[Opening Source data section]

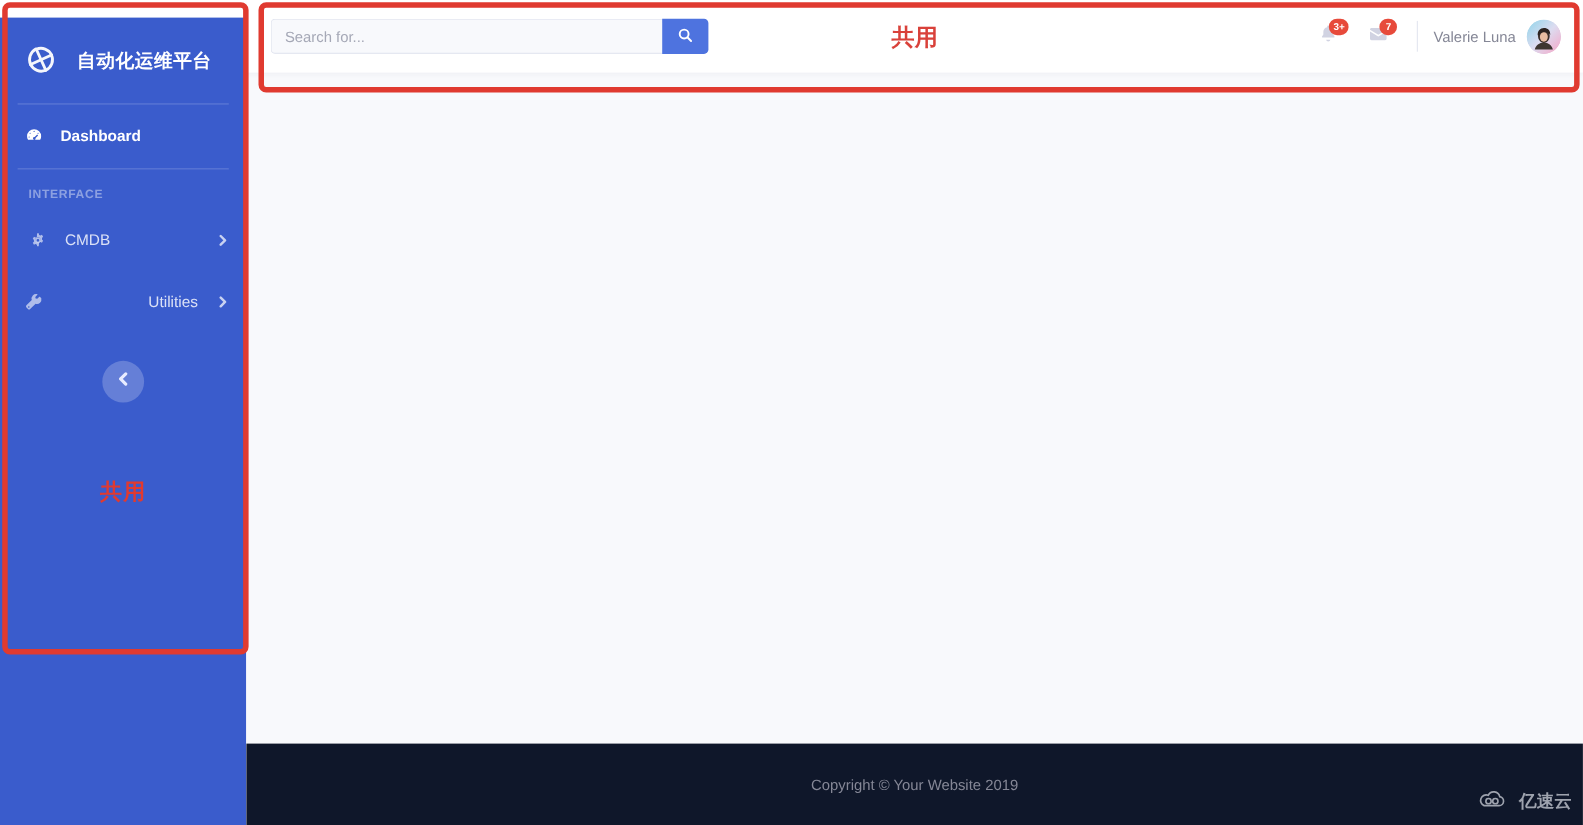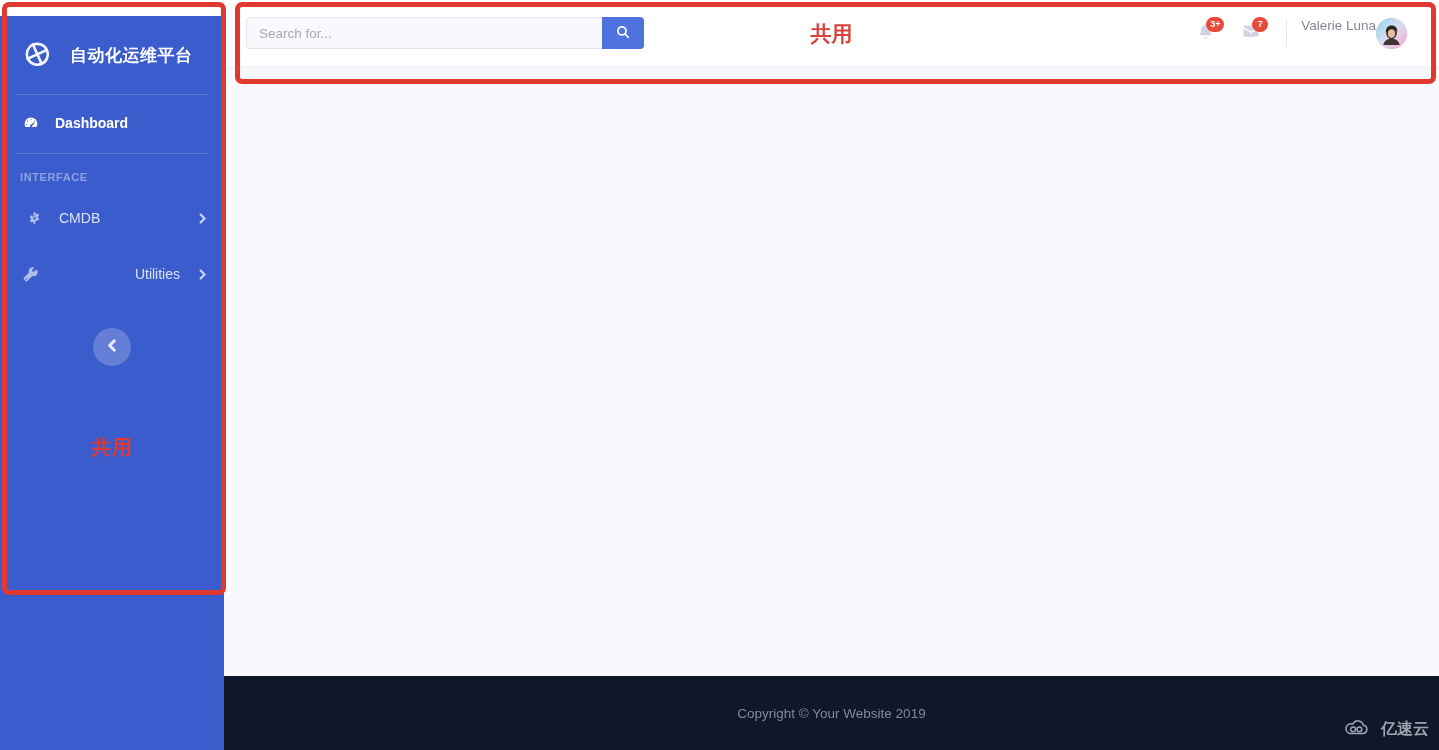--- a/index.html
+++ b/index.html
@@ -129,7 +129,7 @@
     background: #ffffff;
     display: flex;
     align-items: center;
-    padding: 0 28px 0 22px;
+    padding: 0 16px 0 22px;
     box-shadow: 0 2px 4px rgba(58,59,69,0.04);
     flex: 0 0 66px;
     position: relative;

[Closing Source data section]

Problem description | Where a record above contains a picture, leave the picture out and transcribe everything else exactly.

Completed exercise |
--- a/index.html
+++ b/index.html
@@ -129,7 +129,7 @@
     background: #ffffff;
     display: flex;
     align-items: center;
-    padding: 0 28px 0 22px;
+    padding: 0 16px 0 22px;
     box-shadow: 0 2px 4px rgba(58,59,69,0.04);
     flex: 0 0 66px;
     position: relative;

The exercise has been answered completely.